The new study is a retrospective analysis of data from the Genetic Epidemiology of COPD (COPDGene) study, which investigated the underlying genetic risk factors of COPD.
COPDGene subjects were enrolled between November 2007 and April 2011, and they were followed through August 31, 2022. The study included subjects with COPD at different stages, from the mildest to the most severe.

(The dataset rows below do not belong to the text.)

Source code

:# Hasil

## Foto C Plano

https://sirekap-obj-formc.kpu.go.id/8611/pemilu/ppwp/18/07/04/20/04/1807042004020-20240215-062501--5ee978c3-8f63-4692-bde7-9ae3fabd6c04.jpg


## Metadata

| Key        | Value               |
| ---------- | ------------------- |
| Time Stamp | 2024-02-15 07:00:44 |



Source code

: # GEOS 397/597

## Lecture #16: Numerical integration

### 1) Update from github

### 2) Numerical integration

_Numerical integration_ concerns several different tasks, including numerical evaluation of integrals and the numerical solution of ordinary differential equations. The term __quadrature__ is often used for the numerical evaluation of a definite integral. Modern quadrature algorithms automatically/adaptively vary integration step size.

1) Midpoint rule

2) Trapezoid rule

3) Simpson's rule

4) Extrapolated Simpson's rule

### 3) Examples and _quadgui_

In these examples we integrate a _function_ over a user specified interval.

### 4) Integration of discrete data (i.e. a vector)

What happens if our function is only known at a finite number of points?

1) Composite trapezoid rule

The researchers in the new study analyzed chest CT scans from 4,363 COPDGene subjects taken at their first visit to the clinic. This enabled the researchers to find mucus plugs even in those who did not feel sick.
The researchers reported that the mortality rate over the course of the study for subjects with no detectable mucus plugs was 34 percent. For those with mucus plugs in up to two lung segments, the mortality rate rose to 46.7 percent. For those with plugs in three or more lung segments, the mortality rate was 54.1 percent.
“The fact that these mucus plugs were associated with mortality across different disease phases tells us that there are aspects of COPD progression that can be picked up by a CT scan even if they’re not felt by the patient,” said Diaz.
Since mucus is a therapeutic target for other diseases, the investigators plan to test existing mucus-targeting therapies in people with COPD.
“For the last four decades we’ve had only two targets for COPD therapies –either promoting bronchial dilation, which means making the airways themselves wider, or reducing bronchial inflammation,” said Diaz. “This is telling us that there may be more we can do about this disease than we realized before….Mucus is something that we already know a lot about from a basic science standpoint, and there are also a lot of mucus-targeting therapies that either already exist or are in development for other diseases, so it’s an extremely promising target.”